▶ **Task item**
Would you copy the lines below exactly and omit the images?

▶ **Data for this exercise**
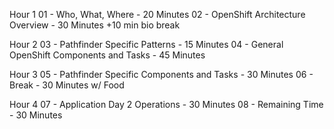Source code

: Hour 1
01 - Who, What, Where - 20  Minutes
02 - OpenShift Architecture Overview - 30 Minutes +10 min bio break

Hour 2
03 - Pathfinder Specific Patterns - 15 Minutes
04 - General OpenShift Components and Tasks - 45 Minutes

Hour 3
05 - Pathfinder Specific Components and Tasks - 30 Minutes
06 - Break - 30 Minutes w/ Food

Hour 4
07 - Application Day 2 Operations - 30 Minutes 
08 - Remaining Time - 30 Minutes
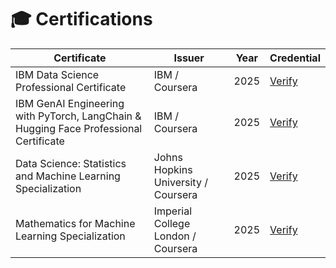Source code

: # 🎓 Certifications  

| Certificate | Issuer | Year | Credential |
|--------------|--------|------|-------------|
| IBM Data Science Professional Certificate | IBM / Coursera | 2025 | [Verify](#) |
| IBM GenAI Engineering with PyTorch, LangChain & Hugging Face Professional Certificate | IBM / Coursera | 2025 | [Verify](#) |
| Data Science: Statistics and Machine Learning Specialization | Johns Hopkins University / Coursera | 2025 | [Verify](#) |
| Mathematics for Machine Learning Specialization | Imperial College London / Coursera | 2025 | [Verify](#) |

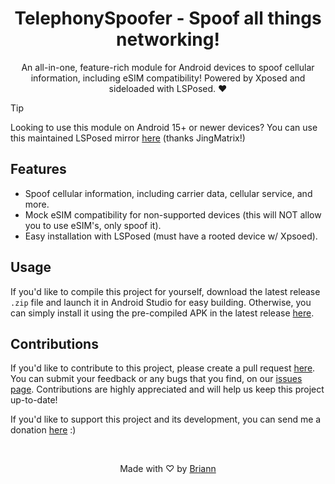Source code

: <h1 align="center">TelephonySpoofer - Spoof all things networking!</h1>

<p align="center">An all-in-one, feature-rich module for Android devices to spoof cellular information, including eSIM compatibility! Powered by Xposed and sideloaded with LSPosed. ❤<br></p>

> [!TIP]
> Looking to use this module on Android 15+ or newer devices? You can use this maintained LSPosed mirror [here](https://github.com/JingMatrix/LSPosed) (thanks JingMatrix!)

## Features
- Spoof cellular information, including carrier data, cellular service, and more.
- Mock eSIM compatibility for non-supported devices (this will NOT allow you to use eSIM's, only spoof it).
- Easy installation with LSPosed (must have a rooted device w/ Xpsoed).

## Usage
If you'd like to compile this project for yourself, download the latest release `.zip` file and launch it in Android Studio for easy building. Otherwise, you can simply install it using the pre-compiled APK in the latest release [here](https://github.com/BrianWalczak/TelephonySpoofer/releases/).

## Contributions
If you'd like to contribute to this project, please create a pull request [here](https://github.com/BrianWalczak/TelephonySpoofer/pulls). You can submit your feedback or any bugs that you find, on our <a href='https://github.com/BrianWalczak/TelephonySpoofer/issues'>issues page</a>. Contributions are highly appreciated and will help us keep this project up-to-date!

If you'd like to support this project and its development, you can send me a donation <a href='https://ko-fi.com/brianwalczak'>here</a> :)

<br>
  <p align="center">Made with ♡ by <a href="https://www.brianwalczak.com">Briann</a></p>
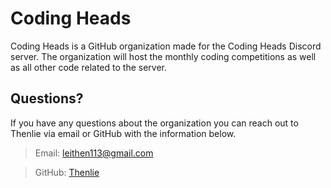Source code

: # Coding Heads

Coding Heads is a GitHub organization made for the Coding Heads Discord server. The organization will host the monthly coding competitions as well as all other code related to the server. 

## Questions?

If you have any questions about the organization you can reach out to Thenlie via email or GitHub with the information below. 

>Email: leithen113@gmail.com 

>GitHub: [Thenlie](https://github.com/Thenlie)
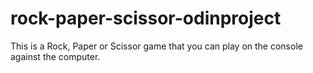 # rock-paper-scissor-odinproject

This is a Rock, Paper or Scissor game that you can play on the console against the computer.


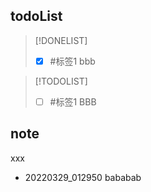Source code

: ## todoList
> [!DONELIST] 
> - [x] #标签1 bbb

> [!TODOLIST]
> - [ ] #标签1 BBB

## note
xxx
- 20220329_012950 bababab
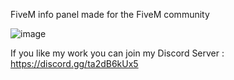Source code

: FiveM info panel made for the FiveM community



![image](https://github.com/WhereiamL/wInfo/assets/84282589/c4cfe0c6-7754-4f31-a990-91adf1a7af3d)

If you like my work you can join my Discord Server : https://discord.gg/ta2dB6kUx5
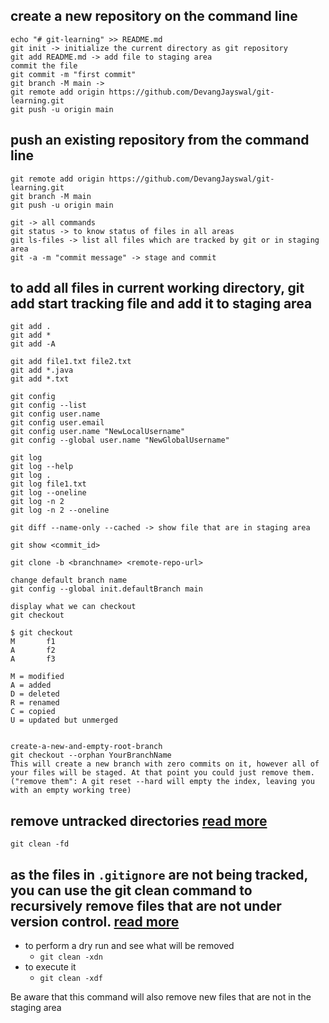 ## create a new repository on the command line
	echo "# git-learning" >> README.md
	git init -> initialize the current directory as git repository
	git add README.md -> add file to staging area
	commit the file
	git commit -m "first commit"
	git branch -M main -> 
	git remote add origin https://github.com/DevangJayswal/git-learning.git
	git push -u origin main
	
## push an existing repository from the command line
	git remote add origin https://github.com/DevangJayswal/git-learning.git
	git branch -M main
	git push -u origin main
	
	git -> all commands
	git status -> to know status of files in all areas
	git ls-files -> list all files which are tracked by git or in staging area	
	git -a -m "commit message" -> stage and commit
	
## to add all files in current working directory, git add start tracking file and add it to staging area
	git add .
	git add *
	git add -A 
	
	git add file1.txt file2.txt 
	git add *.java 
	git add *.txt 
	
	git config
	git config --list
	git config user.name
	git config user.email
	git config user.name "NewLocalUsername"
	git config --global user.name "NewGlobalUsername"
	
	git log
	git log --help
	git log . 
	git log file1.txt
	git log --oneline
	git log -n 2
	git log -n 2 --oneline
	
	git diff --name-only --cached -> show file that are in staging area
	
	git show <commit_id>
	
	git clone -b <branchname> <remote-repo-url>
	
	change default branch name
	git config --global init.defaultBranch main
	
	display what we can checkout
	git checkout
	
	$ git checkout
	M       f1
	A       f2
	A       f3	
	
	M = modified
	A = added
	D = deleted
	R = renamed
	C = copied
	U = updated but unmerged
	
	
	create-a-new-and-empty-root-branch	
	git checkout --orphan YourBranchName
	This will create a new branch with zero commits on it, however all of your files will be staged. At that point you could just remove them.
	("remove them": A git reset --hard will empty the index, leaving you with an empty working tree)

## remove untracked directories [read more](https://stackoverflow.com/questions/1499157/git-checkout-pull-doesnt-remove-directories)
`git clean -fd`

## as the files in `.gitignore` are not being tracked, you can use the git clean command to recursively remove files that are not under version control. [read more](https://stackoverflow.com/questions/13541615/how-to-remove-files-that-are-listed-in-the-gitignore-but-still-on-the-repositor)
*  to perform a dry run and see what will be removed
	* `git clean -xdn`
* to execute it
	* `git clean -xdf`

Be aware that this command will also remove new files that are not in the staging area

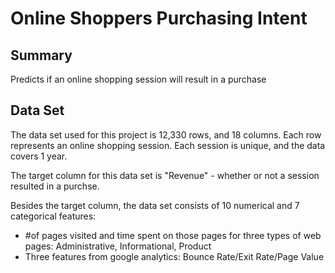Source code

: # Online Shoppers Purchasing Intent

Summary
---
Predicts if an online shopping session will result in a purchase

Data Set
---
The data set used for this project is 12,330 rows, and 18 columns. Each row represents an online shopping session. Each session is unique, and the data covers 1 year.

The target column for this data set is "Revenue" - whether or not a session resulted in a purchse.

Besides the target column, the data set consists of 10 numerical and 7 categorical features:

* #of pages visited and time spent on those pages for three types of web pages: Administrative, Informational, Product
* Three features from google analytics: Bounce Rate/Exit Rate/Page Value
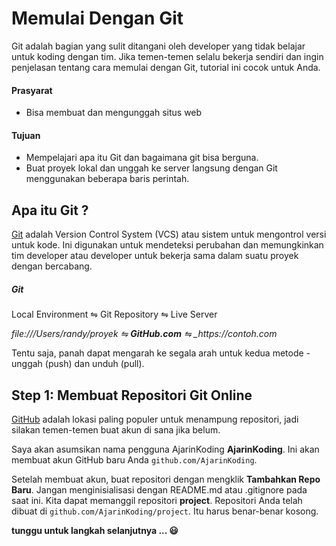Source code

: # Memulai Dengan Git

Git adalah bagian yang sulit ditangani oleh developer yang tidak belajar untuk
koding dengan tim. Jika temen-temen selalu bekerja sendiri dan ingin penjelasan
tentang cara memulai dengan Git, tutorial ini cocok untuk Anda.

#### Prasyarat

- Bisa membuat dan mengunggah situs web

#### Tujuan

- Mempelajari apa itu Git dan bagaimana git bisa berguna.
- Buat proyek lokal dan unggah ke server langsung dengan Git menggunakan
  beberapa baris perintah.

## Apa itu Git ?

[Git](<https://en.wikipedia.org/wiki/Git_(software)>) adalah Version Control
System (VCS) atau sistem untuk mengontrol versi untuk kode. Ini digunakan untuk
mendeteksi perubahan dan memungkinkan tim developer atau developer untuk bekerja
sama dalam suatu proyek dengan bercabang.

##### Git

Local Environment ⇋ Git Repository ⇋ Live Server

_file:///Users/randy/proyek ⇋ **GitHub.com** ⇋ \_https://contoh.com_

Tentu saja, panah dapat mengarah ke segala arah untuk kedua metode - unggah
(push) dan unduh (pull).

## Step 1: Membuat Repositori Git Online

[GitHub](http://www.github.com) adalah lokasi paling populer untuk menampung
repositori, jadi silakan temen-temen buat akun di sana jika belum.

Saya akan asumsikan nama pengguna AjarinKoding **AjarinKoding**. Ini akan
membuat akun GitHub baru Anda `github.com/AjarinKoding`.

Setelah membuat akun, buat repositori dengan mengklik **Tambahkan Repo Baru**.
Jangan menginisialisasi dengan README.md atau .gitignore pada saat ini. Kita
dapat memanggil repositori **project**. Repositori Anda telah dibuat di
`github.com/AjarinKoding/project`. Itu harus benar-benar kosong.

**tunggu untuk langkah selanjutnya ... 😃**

▶ **Task answer**
Source code

: Hour 1
01 - Who, What, Where - 20  Minutes
02 - OpenShift Architecture Overview - 30 Minutes +10 min bio break

Hour 2
03 - Pathfinder Specific Patterns - 15 Minutes
04 - General OpenShift Components and Tasks - 45 Minutes

Hour 3
05 - Pathfinder Specific Components and Tasks - 30 Minutes
06 - Break - 30 Minutes w/ Food

Hour 4
07 - Application Day 2 Operations - 30 Minutes 
08 - Remaining Time - 30 Minutes
Source code

: # 🎓 Certifications  

| Certificate | Issuer | Year | Credential |
|--------------|--------|------|-------------|
| IBM Data Science Professional Certificate | IBM / Coursera | 2025 | [Verify](#) |
| IBM GenAI Engineering with PyTorch, LangChain & Hugging Face Professional Certificate | IBM / Coursera | 2025 | [Verify](#) |
| Data Science: Statistics and Machine Learning Specialization | Johns Hopkins University / Coursera | 2025 | [Verify](#) |
| Mathematics for Machine Learning Specialization | Imperial College London / Coursera | 2025 | [Verify](#) |

Source code

: <h1 align="center">TelephonySpoofer - Spoof all things networking!</h1>

<p align="center">An all-in-one, feature-rich module for Android devices to spoof cellular information, including eSIM compatibility! Powered by Xposed and sideloaded with LSPosed. ❤<br></p>

> [!TIP]
> Looking to use this module on Android 15+ or newer devices? You can use this maintained LSPosed mirror [here](https://github.com/JingMatrix/LSPosed) (thanks JingMatrix!)

## Features
- Spoof cellular information, including carrier data, cellular service, and more.
- Mock eSIM compatibility for non-supported devices (this will NOT allow you to use eSIM's, only spoof it).
- Easy installation with LSPosed (must have a rooted device w/ Xpsoed).

## Usage
If you'd like to compile this project for yourself, download the latest release `.zip` file and launch it in Android Studio for easy building. Otherwise, you can simply install it using the pre-compiled APK in the latest release [here](https://github.com/BrianWalczak/TelephonySpoofer/releases/).

## Contributions
If you'd like to contribute to this project, please create a pull request [here](https://github.com/BrianWalczak/TelephonySpoofer/pulls). You can submit your feedback or any bugs that you find, on our <a href='https://github.com/BrianWalczak/TelephonySpoofer/issues'>issues page</a>. Contributions are highly appreciated and will help us keep this project up-to-date!

If you'd like to support this project and its development, you can send me a donation <a href='https://ko-fi.com/brianwalczak'>here</a> :)

<br>
  <p align="center">Made with ♡ by <a href="https://www.brianwalczak.com">Briann</a></p>
Source code

: # Coding Heads

Coding Heads is a GitHub organization made for the Coding Heads Discord server. The organization will host the monthly coding competitions as well as all other code related to the server. 

## Questions?

If you have any questions about the organization you can reach out to Thenlie via email or GitHub with the information below. 

>Email: leithen113@gmail.com 

>GitHub: [Thenlie](https://github.com/Thenlie)
 # rock-paper-scissor-odinproject

This is a Rock, Paper or Scissor game that you can play on the console against the computer.


Source code

: ## todoList
> [!DONELIST] 
> - [x] #标签1 bbb

> [!TODOLIST]
> - [ ] #标签1 BBB

## note
xxx
- 20220329_012950 bababab
Source code

: FiveM info panel made for the FiveM community



![image](https://github.com/WhereiamL/wInfo/assets/84282589/c4cfe0c6-7754-4f31-a990-91adf1a7af3d)

If you like my work you can join my Discord Server : https://discord.gg/ta2dB6kUx5
 ## create a new repository on the command line
	echo "# git-learning" >> README.md
	git init -> initialize the current directory as git repository
	git add README.md -> add file to staging area
	commit the file
	git commit -m "first commit"
	git branch -M main -> 
	git remote add origin https://github.com/DevangJayswal/git-learning.git
	git push -u origin main
	
## push an existing repository from the command line
	git remote add origin https://github.com/DevangJayswal/git-learning.git
	git branch -M main
	git push -u origin main
	
	git -> all commands
	git status -> to know status of files in all areas
	git ls-files -> list all files which are tracked by git or in staging area	
	git -a -m "commit message" -> stage and commit
	
## to add all files in current working directory, git add start tracking file and add it to staging area
	git add .
	git add *
	git add -A 
	
	git add file1.txt file2.txt 
	git add *.java 
	git add *.txt 
	
	git config
	git config --list
	git config user.name
	git config user.email
	git config user.name "NewLocalUsername"
	git config --global user.name "NewGlobalUsername"
	
	git log
	git log --help
	git log . 
	git log file1.txt
	git log --oneline
	git log -n 2
	git log -n 2 --oneline
	
	git diff --name-only --cached -> show file that are in staging area
	
	git show <commit_id>
	
	git clone -b <branchname> <remote-repo-url>
	
	change default branch name
	git config --global init.defaultBranch main
	
	display what we can checkout
	git checkout
	
	$ git checkout
	M       f1
	A       f2
	A       f3	
	
	M = modified
	A = added
	D = deleted
	R = renamed
	C = copied
	U = updated but unmerged
	
	
	create-a-new-and-empty-root-branch	
	git checkout --orphan YourBranchName
	This will create a new branch with zero commits on it, however all of your files will be staged. At that point you could just remove them.
	("remove them": A git reset --hard will empty the index, leaving you with an empty working tree)

## remove untracked directories [read more](https://stackoverflow.com/questions/1499157/git-checkout-pull-doesnt-remove-directories)
`git clean -fd`

## as the files in `.gitignore` are not being tracked, you can use the git clean command to recursively remove files that are not under version control. [read more](https://stackoverflow.com/questions/13541615/how-to-remove-files-that-are-listed-in-the-gitignore-but-still-on-the-repositor)
*  to perform a dry run and see what will be removed
	* `git clean -xdn`
* to execute it
	* `git clean -xdf`

Be aware that this command will also remove new files that are not in the staging area

Source code

: # Online Shoppers Purchasing Intent

Summary
---
Predicts if an online shopping session will result in a purchase

Data Set
---
The data set used for this project is 12,330 rows, and 18 columns. Each row represents an online shopping session. Each session is unique, and the data covers 1 year.

The target column for this data set is "Revenue" - whether or not a session resulted in a purchse.

Besides the target column, the data set consists of 10 numerical and 7 categorical features:

* #of pages visited and time spent on those pages for three types of web pages: Administrative, Informational, Product
* Three features from google analytics: Bounce Rate/Exit Rate/Page Value
Source code

: # Memulai Dengan Git

Git adalah bagian yang sulit ditangani oleh developer yang tidak belajar untuk
koding dengan tim. Jika temen-temen selalu bekerja sendiri dan ingin penjelasan
tentang cara memulai dengan Git, tutorial ini cocok untuk Anda.

#### Prasyarat

- Bisa membuat dan mengunggah situs web

#### Tujuan

- Mempelajari apa itu Git dan bagaimana git bisa berguna.
- Buat proyek lokal dan unggah ke server langsung dengan Git menggunakan
  beberapa baris perintah.

## Apa itu Git ?

[Git](<https://en.wikipedia.org/wiki/Git_(software)>) adalah Version Control
System (VCS) atau sistem untuk mengontrol versi untuk kode. Ini digunakan untuk
mendeteksi perubahan dan memungkinkan tim developer atau developer untuk bekerja
sama dalam suatu proyek dengan bercabang.

##### Git

Local Environment ⇋ Git Repository ⇋ Live Server

_file:///Users/randy/proyek ⇋ **GitHub.com** ⇋ \_https://contoh.com_

Tentu saja, panah dapat mengarah ke segala arah untuk kedua metode - unggah
(push) dan unduh (pull).

## Step 1: Membuat Repositori Git Online

[GitHub](http://www.github.com) adalah lokasi paling populer untuk menampung
repositori, jadi silakan temen-temen buat akun di sana jika belum.

Saya akan asumsikan nama pengguna AjarinKoding **AjarinKoding**. Ini akan
membuat akun GitHub baru Anda `github.com/AjarinKoding`.

Setelah membuat akun, buat repositori dengan mengklik **Tambahkan Repo Baru**.
Jangan menginisialisasi dengan README.md atau .gitignore pada saat ini. Kita
dapat memanggil repositori **project**. Repositori Anda telah dibuat di
`github.com/AjarinKoding/project`. Itu harus benar-benar kosong.

**tunggu untuk langkah selanjutnya ... 😃**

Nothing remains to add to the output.